PNB Housing Finance jumps over 14% on rating upgrades; Morgan Stanley sees 35% upside


Shares of PNB Housing Finance soared over 14 percent on Monday, April 1, 2024, on the back of a bullish outlook and rating upgrades.

In a recent update, Morgan Stanley, a global brokerage firm, upgraded the stock to ‘overweight’ with a target price of 970. This target indicates a potential upside of nearly 35 percent from today’s high and a 54 percent upside from Thursday’s (March 28) closing.

This optimistic outlook follows upgrades by rating agencies ICRA and CARE, which upgraded the company’s long-term rating in light of improvements in its asset quality.

The stock jumped as much as 14.5 percent in intra-day deals to its day’s high of 720.40 on Monday. With today’s gains, the stock has now surged almost 79 percent from its 52-week low of 403.28, hit on March 21, 2023. However, it is still over 21 percent away from its 52-week high of 913.95, hit on January 25, 2024.

The stock has gained almost 48 percent in the last 1 year but lost around 8 percent in 2024 YTD, giving negative returns in 2 of the 4 months so far. It fell 9.3 percent in March and 11.5 percent in February. However, it was flat in January, up just half a percent.

Morgan Stanley emphasised in a recent note that housing finance companies traditionally experience robust performance in the fourth quarter, driven by increased loan growth and enhanced asset quality.

“The upgrade is also supported by the housing finance company’s strengthened capital position and diversified resource profile. The fourth quarter typically sees strong performance for housing finance companies due to loan growth and improved asset quality,” said the brokerage.
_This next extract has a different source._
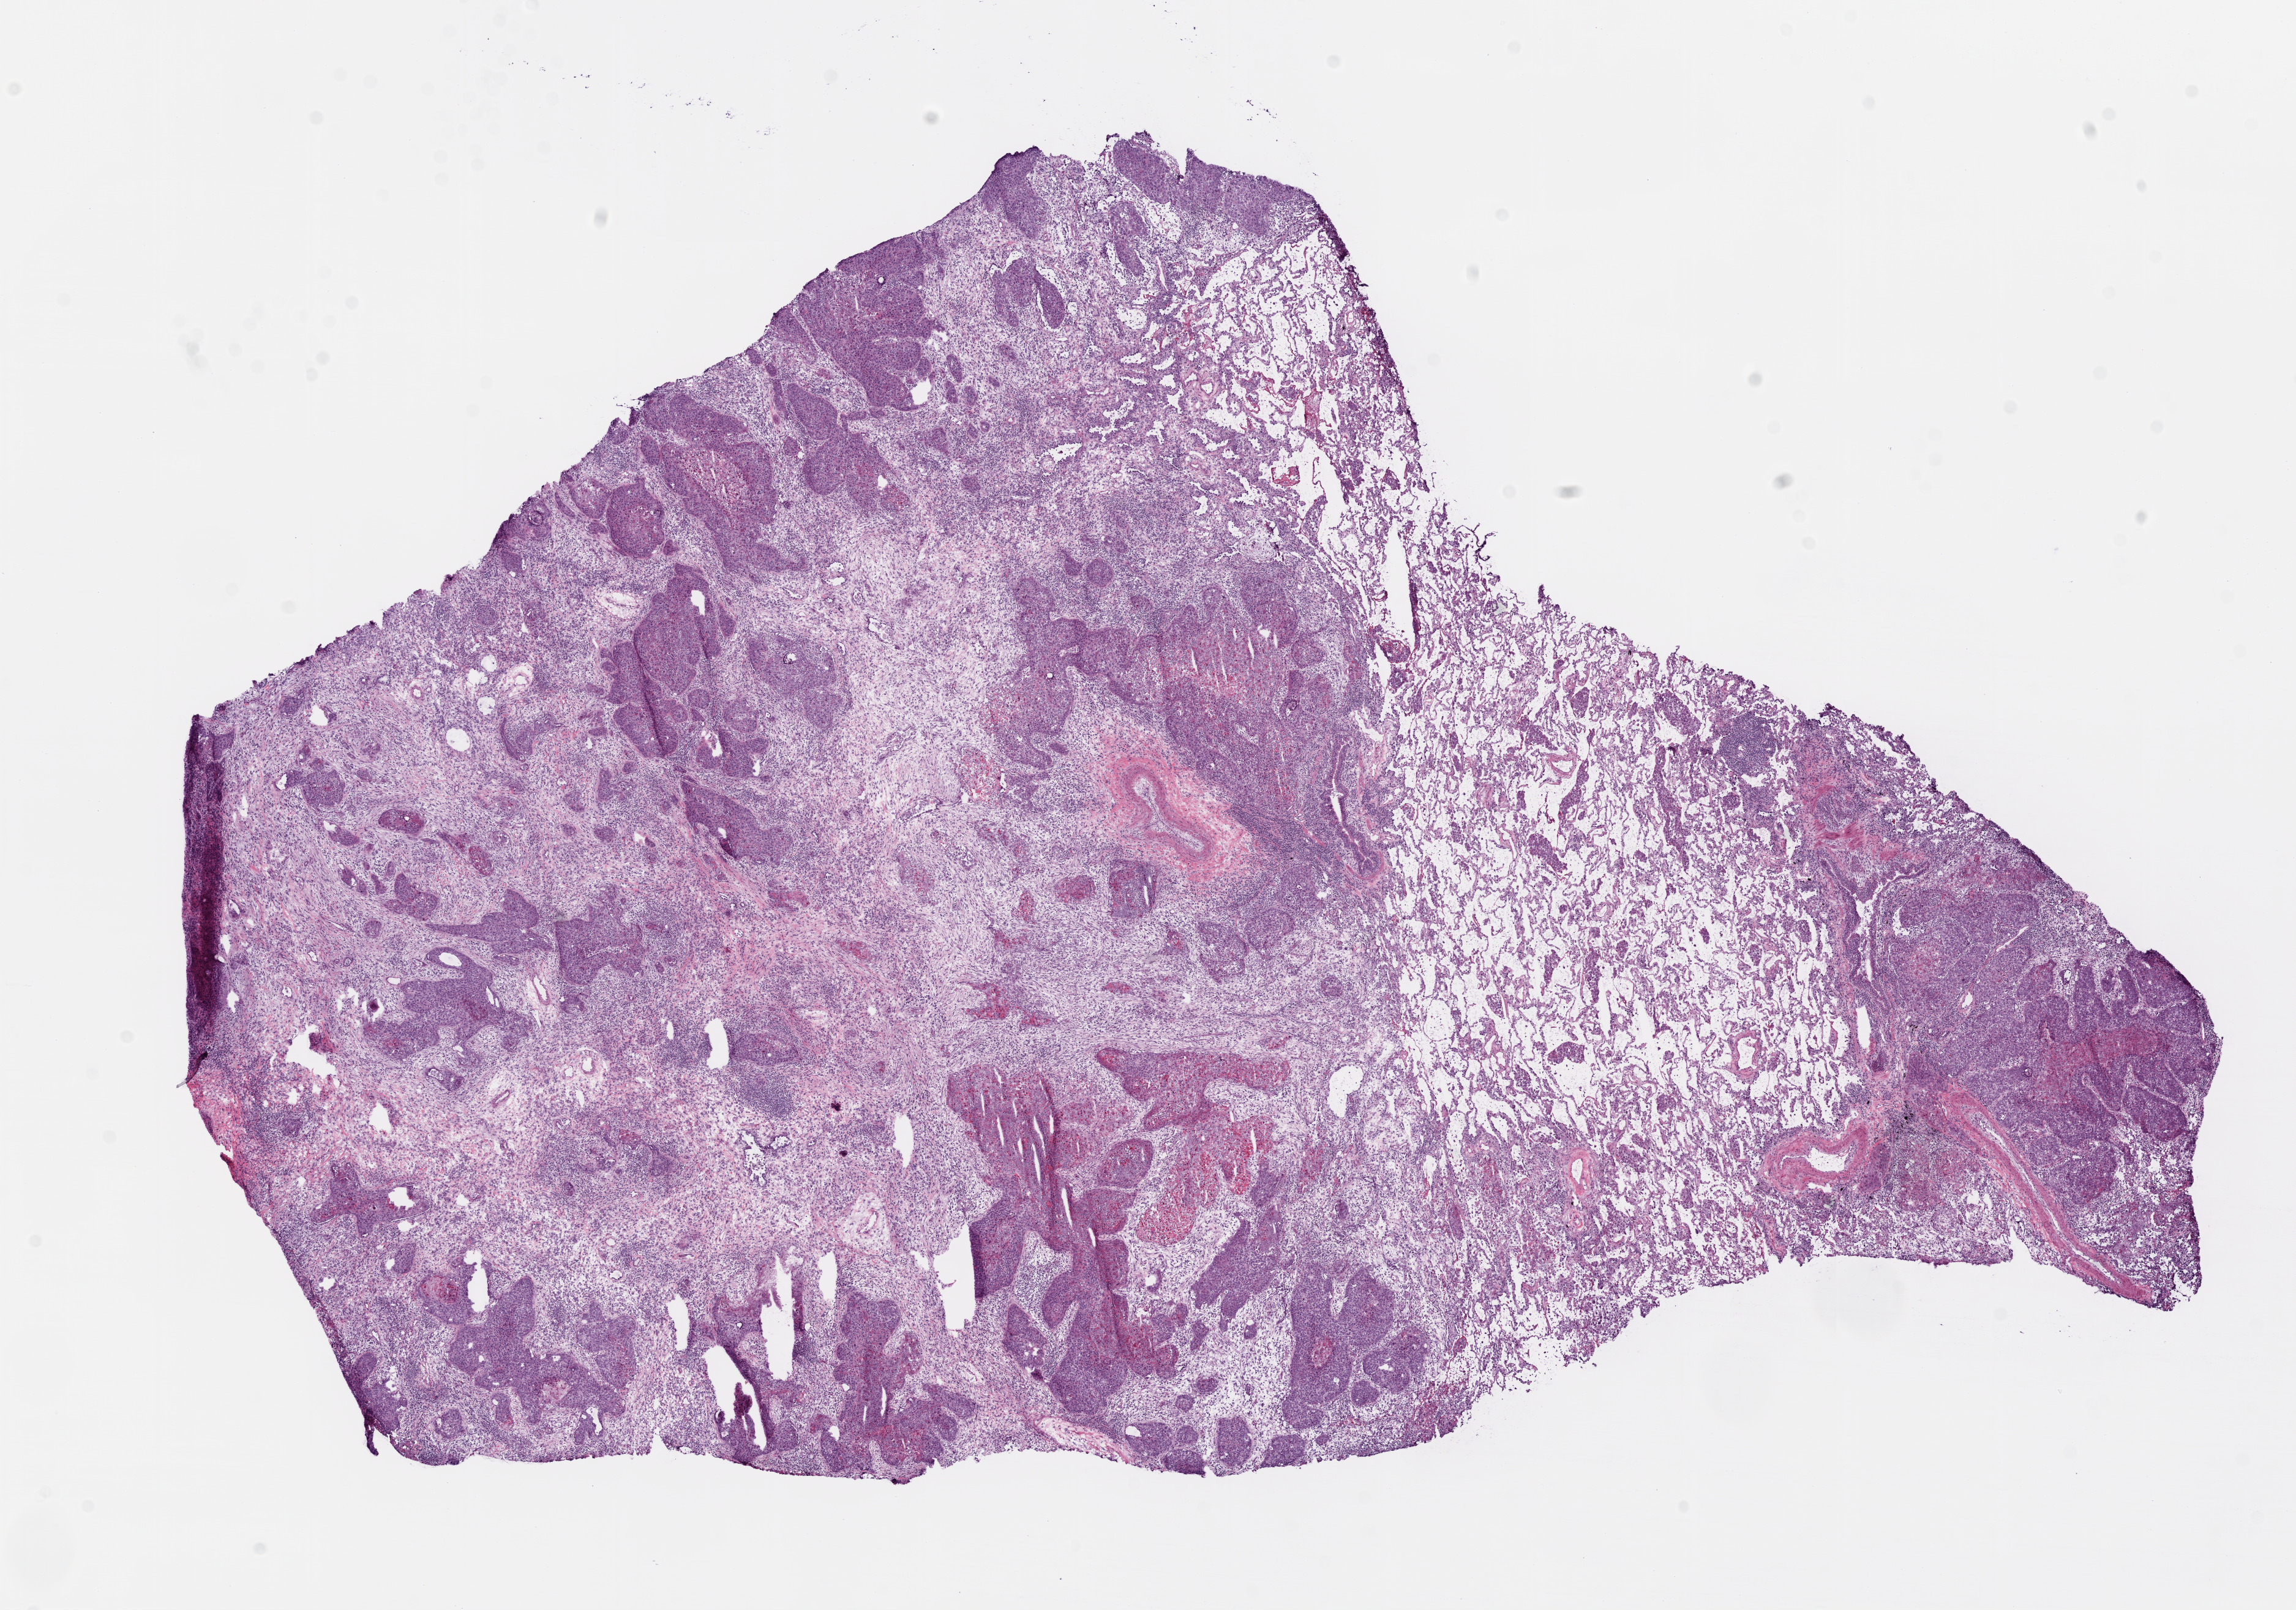
Digitized H&E tissue section (whole slide), whole scanned area (about 15.0 x 10.6 mm) shown as a low-resolution overview; frozen section from the bottom of the tissue portion; lung, primary tumour sample. Male patient; age at initial diagnosis 74 years. Slide review estimates, as recorded: tumour cells 60%, tumour nuclei 60%, normal cells 15%, stromal cells 20%, necrosis 5%.
AJCC pathologic stage: IB. Pathologic diagnosis: Squamous cell carcinoma, NOS (upper lobe, lung). Laterality: left.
With valuation standing at 1x FY25 P/B and 9x P/E, PNB Housing appears attractive to investors, it added.

Meanwhile, CARE Ratings upgraded PNB Housing’s rating to ‘AA+’ from ‘AA’, accompanied by a ‘stable’ outlook, a change from the previous ‘positive’ outlook. This upgrade is attributed to the company’s improving asset quality and strong market position.

CARE said that the upgrade reflects its improving asset quality, with a GNPA ratio of 1.73 percent as of December 31, 2023, compared to 8 percent as of March 31, 2022. Additionally, the company’s robust market position as the third-largest housing finance company in India by loan assets as of December 31, 2023, and its well-diversified resource profile were cited as key factors in the ratings revision.

The upgraded ratings apply to various facilities and debt instruments, including long-term and short-term bank facilities, bonds, non-convertible bonds, tier-2 bonds, and fixed deposits.

Finally, the rating agency ICRA, as well, raised the debt instrument rating of PNB Housing Finance to ‘ICRA AA+ (Stable)’ from ‘ICRA AA (Positive)’. Similar to CARE’s upgrade, this was also attributed to the company’s consistent enhancement in its credit profile, propelled by improvements in asset quality metrics and a reinforced capitalisation profile.

In light of the fierce competition in the mortgage finance sector, ICRA emphasised the significance of PNB Housing’s ability to sustain its net interest margin, enhance operational efficiency, and manage credit costs effectively from a credit standpoint.

Disclaimer: The views and recommendations made above are those of individual analysts or broking companies, and not of Mint. We advise investors to check with certified experts before taking any investment decisions.